At least six parties have lodged complaints with the election commission, claiming hundreds of state workers were forced to vote for the pro-military USDP in advance balloting.
"There has been widespread fraud and malpractice committed by the USDP in advance voting across the country," said Khin Maung Swe, leader of the National Democratic Force, the largest pro-democracy party.
"We democratic parties will have to take appropriate action after the elections," he added.
Twenty-five percent of seats in all chambers are reserved for serving generals. That means an army-backed party needs to win only 26 percent of the remaining seats for the junta's allies to control the country's national legislature.
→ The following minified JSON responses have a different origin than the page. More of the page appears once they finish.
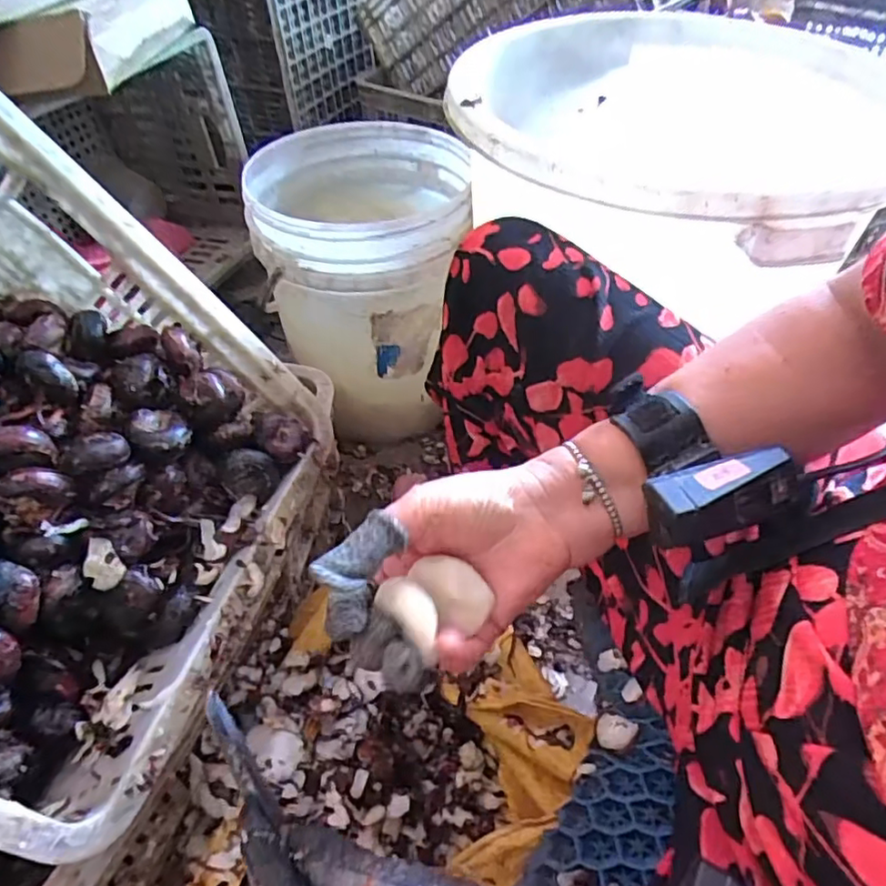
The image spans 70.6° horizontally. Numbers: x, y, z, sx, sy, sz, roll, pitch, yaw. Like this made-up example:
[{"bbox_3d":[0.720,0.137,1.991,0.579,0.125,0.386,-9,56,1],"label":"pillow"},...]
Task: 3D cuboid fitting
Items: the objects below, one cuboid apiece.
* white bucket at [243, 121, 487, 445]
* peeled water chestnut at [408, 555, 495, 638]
[{"bbox_3d":[-0.106,-0.226,0.908,0.270,0.341,0.299,-8,48,-7],"label":"white bucket"},{"bbox_3d":[0.005,0.077,0.323,0.027,0.022,0.035,-27,90,-7],"label":"peeled water chestnut"}]

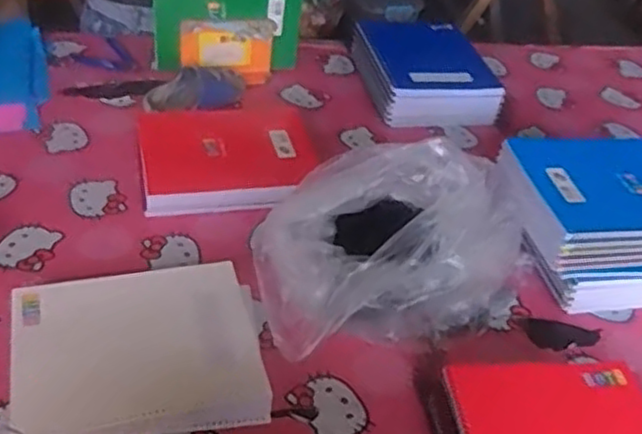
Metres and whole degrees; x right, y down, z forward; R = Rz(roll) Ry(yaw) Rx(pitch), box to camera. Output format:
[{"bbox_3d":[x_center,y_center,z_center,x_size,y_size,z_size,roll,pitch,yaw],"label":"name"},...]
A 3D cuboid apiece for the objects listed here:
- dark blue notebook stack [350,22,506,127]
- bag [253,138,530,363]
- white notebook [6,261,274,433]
[{"bbox_3d":[0.190,-0.272,1.288,0.221,0.080,0.284,-1,41,-11],"label":"dark blue notebook stack"},{"bbox_3d":[0.093,0.038,0.860,0.371,0.143,0.233,-8,43,-19],"label":"bag"},{"bbox_3d":[-0.199,0.143,0.754,0.257,0.010,0.196,-6,54,-12],"label":"white notebook"}]

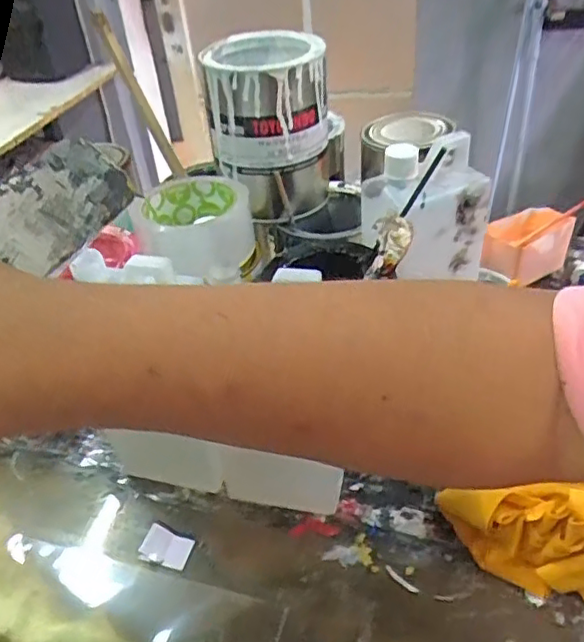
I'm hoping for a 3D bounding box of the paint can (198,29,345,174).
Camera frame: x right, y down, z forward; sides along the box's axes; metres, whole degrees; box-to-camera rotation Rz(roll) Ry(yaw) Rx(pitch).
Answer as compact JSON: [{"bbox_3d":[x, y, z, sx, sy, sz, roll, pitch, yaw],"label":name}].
[{"bbox_3d":[-0.023,-0.194,0.531,0.101,0.091,0.107,-9,39,-4],"label":"paint can"}]

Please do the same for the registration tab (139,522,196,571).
[{"bbox_3d":[-0.100,0.181,0.481,0.037,0.010,0.025,11,41,19],"label":"registration tab"}]

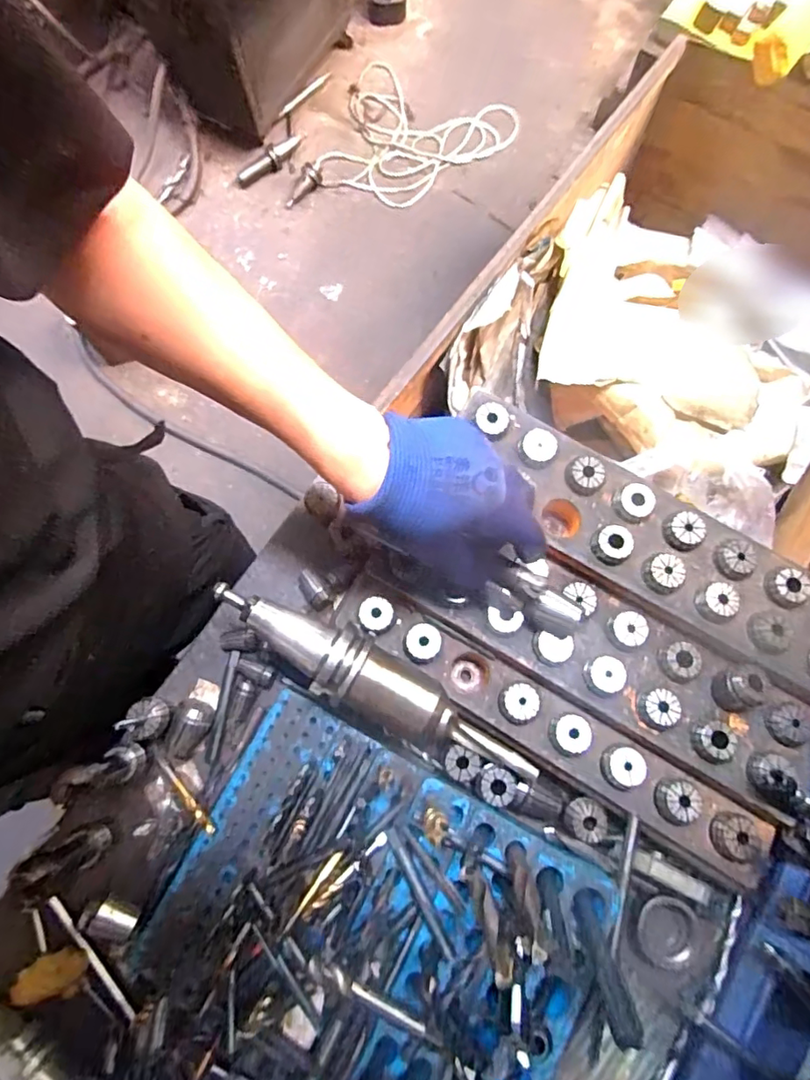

Nearly 40 parties are contesting places in a bicameral national parliament and 14 regional assemblies. Except the USDP and NUP, none have enough candidates to earn any real stake due to a host of restrictions such as high fees for each candidate.
Still, some analysts say the election will create a framework for a democratic system that might yield changes in years ahead in a country bestowed with rich natural resources and located strategically between rising powers China and India.
The United States, Britain and some Asian governments have expressed concern about transparency and say the vote will lack credibility while an estimated 2,200 political prisoners, including Nobel laureate Aung San Suu Kyi, remain in detention.
The last, and only other election since 1960, was 20 years ago and won overwhelmingly by Suu Kyi's National League for Democracy, which has boycotted this election because hundreds of its members are in detention.